Industry News

Environmentally friendly goats employed in quarry

Nearly 100 goats are housed at the Graniterock Company in Santa Cruz, California. The goats, protected from predators by a Pyrenees and Anatolian shepherd dog, are happily gobbling up non-native species of grass as the first step in a project to transform a former sand quarry into native California grassland.
Alex Simons, an environmental specialist for quarry owners Graniterock, envisions a day when California wild oats, purple needlegrass and blue wild rye will wrest the ground from an invasive orchard grass.
When the company closed the sand mine in the late 1990s, the area was seeded with an erosion control mix that included non-native grasses, Simons said. That was best practice at the time but native species are preferred these days.
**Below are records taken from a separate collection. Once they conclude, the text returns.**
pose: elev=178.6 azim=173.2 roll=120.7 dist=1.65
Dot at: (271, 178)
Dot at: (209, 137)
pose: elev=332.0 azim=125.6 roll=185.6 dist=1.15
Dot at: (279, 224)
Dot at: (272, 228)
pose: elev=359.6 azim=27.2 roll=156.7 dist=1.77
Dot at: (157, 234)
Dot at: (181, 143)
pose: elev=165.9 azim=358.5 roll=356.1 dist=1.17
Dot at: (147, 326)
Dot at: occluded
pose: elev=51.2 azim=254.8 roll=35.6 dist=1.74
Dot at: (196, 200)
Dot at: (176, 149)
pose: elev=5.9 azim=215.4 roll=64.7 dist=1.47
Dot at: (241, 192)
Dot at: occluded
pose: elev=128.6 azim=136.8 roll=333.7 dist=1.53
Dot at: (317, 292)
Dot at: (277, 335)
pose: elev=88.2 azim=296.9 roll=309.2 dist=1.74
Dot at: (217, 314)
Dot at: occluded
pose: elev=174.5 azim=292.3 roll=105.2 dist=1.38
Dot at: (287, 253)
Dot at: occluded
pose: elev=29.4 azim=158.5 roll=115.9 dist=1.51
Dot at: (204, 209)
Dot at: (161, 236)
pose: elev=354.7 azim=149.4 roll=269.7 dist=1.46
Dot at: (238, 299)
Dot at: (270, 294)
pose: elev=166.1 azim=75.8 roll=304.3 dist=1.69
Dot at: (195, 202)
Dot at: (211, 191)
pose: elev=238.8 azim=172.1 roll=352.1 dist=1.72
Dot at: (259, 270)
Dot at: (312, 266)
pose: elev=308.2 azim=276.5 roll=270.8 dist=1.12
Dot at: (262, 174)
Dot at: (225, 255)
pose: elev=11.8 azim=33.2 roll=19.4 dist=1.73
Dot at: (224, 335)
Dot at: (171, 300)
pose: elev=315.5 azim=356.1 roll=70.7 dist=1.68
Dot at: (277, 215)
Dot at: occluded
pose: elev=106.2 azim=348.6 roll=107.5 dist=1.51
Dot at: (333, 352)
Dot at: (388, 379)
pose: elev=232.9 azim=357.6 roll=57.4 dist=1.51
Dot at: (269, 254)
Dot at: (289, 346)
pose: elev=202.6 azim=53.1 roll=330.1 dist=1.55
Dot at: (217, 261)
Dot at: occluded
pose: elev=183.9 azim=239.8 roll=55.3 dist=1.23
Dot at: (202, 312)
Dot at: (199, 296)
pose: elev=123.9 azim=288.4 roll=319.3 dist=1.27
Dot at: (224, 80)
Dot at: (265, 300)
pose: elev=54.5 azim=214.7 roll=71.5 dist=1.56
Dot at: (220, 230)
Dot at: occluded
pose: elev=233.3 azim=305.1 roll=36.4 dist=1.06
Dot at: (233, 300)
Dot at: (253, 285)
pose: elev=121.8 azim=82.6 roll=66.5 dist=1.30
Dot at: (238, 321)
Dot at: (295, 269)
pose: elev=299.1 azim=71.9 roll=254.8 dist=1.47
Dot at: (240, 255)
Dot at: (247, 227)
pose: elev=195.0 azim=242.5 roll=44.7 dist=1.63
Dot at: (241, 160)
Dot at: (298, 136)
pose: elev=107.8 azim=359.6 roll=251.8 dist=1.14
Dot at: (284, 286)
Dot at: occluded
Graniterock could have mowed the six flat acres surrounded by steep slopes, but Simons said she decided to bring in goats after using them to clear a pond overgrown with tule to improve habitat for red-legged frogs last October. 
Ben Long, owner of Livestock Landscape Solutions of La Honda, California said each goat consumes about seven kilograms of grass a day. ?They’ll eat everything?, he said.
Boer goats make up the bulk of the herd, but there are also angora, Nubian, Spanish and kiko goats. Every couple of days, Long moves the portable electric fencing to a new location. 
Graniterock marketing director Keith Seversen said the system has enabled the company to meet mine reclamation requirements in an environmentally sensitive way.